Gauss's Law Practice Test

A conducting sphere of radius $R=0.050\ \text{m}$ is in electrostatic equilibrium and has total charge $Q=+1.2\times10^{-8}\ \text{C}$ on its surface. Inside a conductor in electrostatic equilibrium, the electric field is zero everywhere. A student considers a spherical Gaussian surface of radius $r=0.030\ \text{m}$ located entirely within the conducting material. Use $\varepsilon_0=8.85\times10^{-12}\ \text{C}^2/(\text{N}\cdot\text{m}^2)$. Although Gauss’s Law always holds, the enclosed charge for this interior Gaussian surface is $Q_{\text{enc}}=0$, so $\oint \vec{E}\cdot d\vec{A}=0$. Using the situation described, what is the magnitude of the electric field at $r=0.030\ \text{m}$ from the center?
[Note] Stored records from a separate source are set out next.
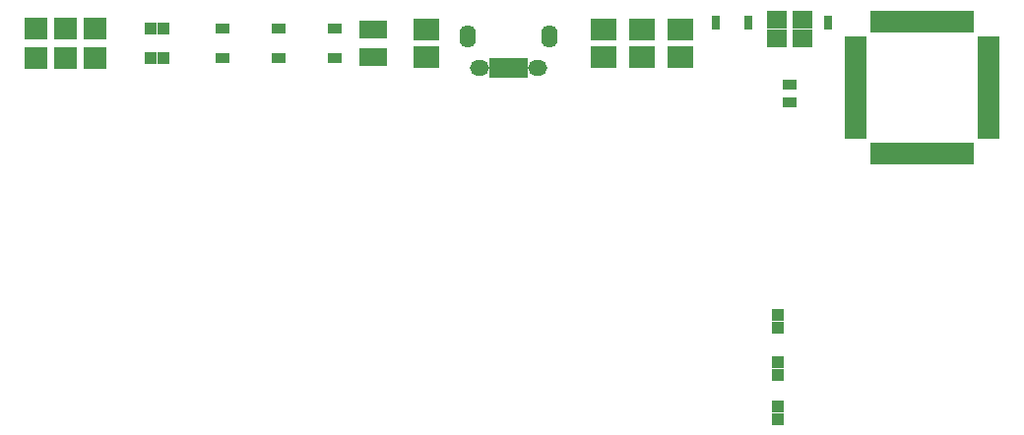
<source format=gbr>
G04 #@! TF.FileFunction,Soldermask,Bot*
%FSLAX46Y46*%
G04 Gerber Fmt 4.6, Leading zero omitted, Abs format (unit mm)*
G04 Created by KiCad (PCBNEW 4.0.4-stable) date Tuesday, 07 February 2017 'PMt' 22:27:04*
%MOMM*%
%LPD*%
G01*
G04 APERTURE LIST*
%ADD10C,0.100000*%
%ADD11R,1.900000X0.950000*%
%ADD12R,0.950000X1.900000*%
%ADD13R,0.800000X1.750000*%
%ADD14O,1.650000X1.350000*%
%ADD15O,1.400000X1.950000*%
%ADD16R,1.100000X1.000000*%
%ADD17R,2.429460X1.540460*%
%ADD18R,1.800000X1.600000*%
%ADD19R,2.200000X1.950000*%
%ADD20R,0.750000X0.700000*%
%ADD21R,1.000000X1.100000*%
%ADD22R,0.680000X0.830000*%
G04 APERTURE END LIST*
D10*
D11*
X191912000Y-82740000D03*
X191912000Y-81940000D03*
X191912000Y-81140000D03*
X191912000Y-80340000D03*
X191912000Y-79540000D03*
X191912000Y-78740000D03*
X191912000Y-77940000D03*
X191912000Y-77140000D03*
X191912000Y-76340000D03*
X191912000Y-75540000D03*
X191912000Y-74740000D03*
D12*
X193612000Y-73040000D03*
X194412000Y-73040000D03*
X195212000Y-73040000D03*
X196012000Y-73040000D03*
X196812000Y-73040000D03*
X197612000Y-73040000D03*
X198412000Y-73040000D03*
X199212000Y-73040000D03*
X200012000Y-73040000D03*
X200812000Y-73040000D03*
X201612000Y-73040000D03*
D11*
X203312000Y-74740000D03*
X203312000Y-75540000D03*
X203312000Y-76340000D03*
X203312000Y-77140000D03*
X203312000Y-77940000D03*
X203312000Y-78740000D03*
X203312000Y-79540000D03*
X203312000Y-80340000D03*
X203312000Y-81140000D03*
X203312000Y-81940000D03*
X203312000Y-82740000D03*
D12*
X201612000Y-84440000D03*
X200812000Y-84440000D03*
X200012000Y-84440000D03*
X199212000Y-84440000D03*
X198412000Y-84440000D03*
X197612000Y-84440000D03*
X196812000Y-84440000D03*
X196012000Y-84440000D03*
X195212000Y-84440000D03*
X194412000Y-84440000D03*
X193612000Y-84440000D03*
D13*
X160751100Y-77000540D03*
X161401100Y-77000540D03*
X162051100Y-77000540D03*
X162701100Y-77000540D03*
X163351100Y-77000540D03*
D14*
X159551100Y-77000540D03*
X164551100Y-77000540D03*
D15*
X158551100Y-74300540D03*
X165551100Y-74300540D03*
D10*
G36*
X127454000Y-72698000D02*
X127454000Y-74622000D01*
X125530000Y-74622000D01*
X125530000Y-72698000D01*
X127454000Y-72698000D01*
X127454000Y-72698000D01*
G37*
G36*
X124914000Y-72698000D02*
X124914000Y-74622000D01*
X122990000Y-74622000D01*
X122990000Y-72698000D01*
X124914000Y-72698000D01*
X124914000Y-72698000D01*
G37*
G36*
X122374000Y-72698000D02*
X122374000Y-74622000D01*
X120450000Y-74622000D01*
X120450000Y-72698000D01*
X122374000Y-72698000D01*
X122374000Y-72698000D01*
G37*
G36*
X122374000Y-75238000D02*
X122374000Y-77162000D01*
X120450000Y-77162000D01*
X120450000Y-75238000D01*
X122374000Y-75238000D01*
X122374000Y-75238000D01*
G37*
G36*
X124914000Y-75238000D02*
X124914000Y-77162000D01*
X122990000Y-77162000D01*
X122990000Y-75238000D01*
X124914000Y-75238000D01*
X124914000Y-75238000D01*
G37*
G36*
X127454000Y-75238000D02*
X127454000Y-77162000D01*
X125530000Y-77162000D01*
X125530000Y-75238000D01*
X127454000Y-75238000D01*
X127454000Y-75238000D01*
G37*
D16*
X185166000Y-98256000D03*
X185166000Y-99356000D03*
X185166000Y-102320000D03*
X185166000Y-103420000D03*
X185166000Y-106130000D03*
X185166000Y-107230000D03*
D17*
X150368000Y-76133960D03*
X150368000Y-73726040D03*
D18*
X185082000Y-72860000D03*
X187282000Y-72860000D03*
X185082000Y-74460000D03*
X187282000Y-74460000D03*
D19*
X154940000Y-76105000D03*
X154940000Y-73755000D03*
X176784000Y-76105000D03*
X176784000Y-73755000D03*
D20*
X182626000Y-73427000D03*
X182626000Y-72877000D03*
X179832000Y-73427000D03*
X179832000Y-72877000D03*
X189484000Y-72877000D03*
X189484000Y-73427000D03*
D19*
X173482000Y-76105000D03*
X173482000Y-73755000D03*
X170180000Y-76105000D03*
X170180000Y-73755000D03*
D21*
X131276000Y-76200000D03*
X132376000Y-76200000D03*
X131276000Y-73660000D03*
X132376000Y-73660000D03*
D22*
X186437000Y-78486000D03*
X185927000Y-78486000D03*
X186437000Y-80010000D03*
X185927000Y-80010000D03*
X146811000Y-73660000D03*
X147321000Y-73660000D03*
X142495000Y-73660000D03*
X141985000Y-73660000D03*
X137669000Y-73660000D03*
X137159000Y-73660000D03*
X137159000Y-76200000D03*
X137669000Y-76200000D03*
X147321000Y-76200000D03*
X146811000Y-76200000D03*
X142495000Y-76200000D03*
X141985000Y-76200000D03*
M02*

</source>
A conducting sphere of radius $R=0.10\ \text{m}$ is isolated and placed in electrostatic equilibrium. It carries a total charge $Q=+6.0\times10^{-9}\ \text{C}$ uniformly distributed on its surface. Outside the conductor, the field is spherically symmetric, and a spherical Gaussian surface of radius $r>R$ encloses all the charge. Use $\varepsilon_0=8.85\times10^{-12}\ \text{C}^2/(\text{N}\cdot\text{m}^2)$. Applying Gauss’s Law, $$\oint \vec{E}\cdot d\vec{A}=E(4\pi r^2)=\frac{Q}{\varepsilon_0}.$$ Using the situation described, determine the electric field at a point $r=0.30\ \text{m}$ from the sphere’s center.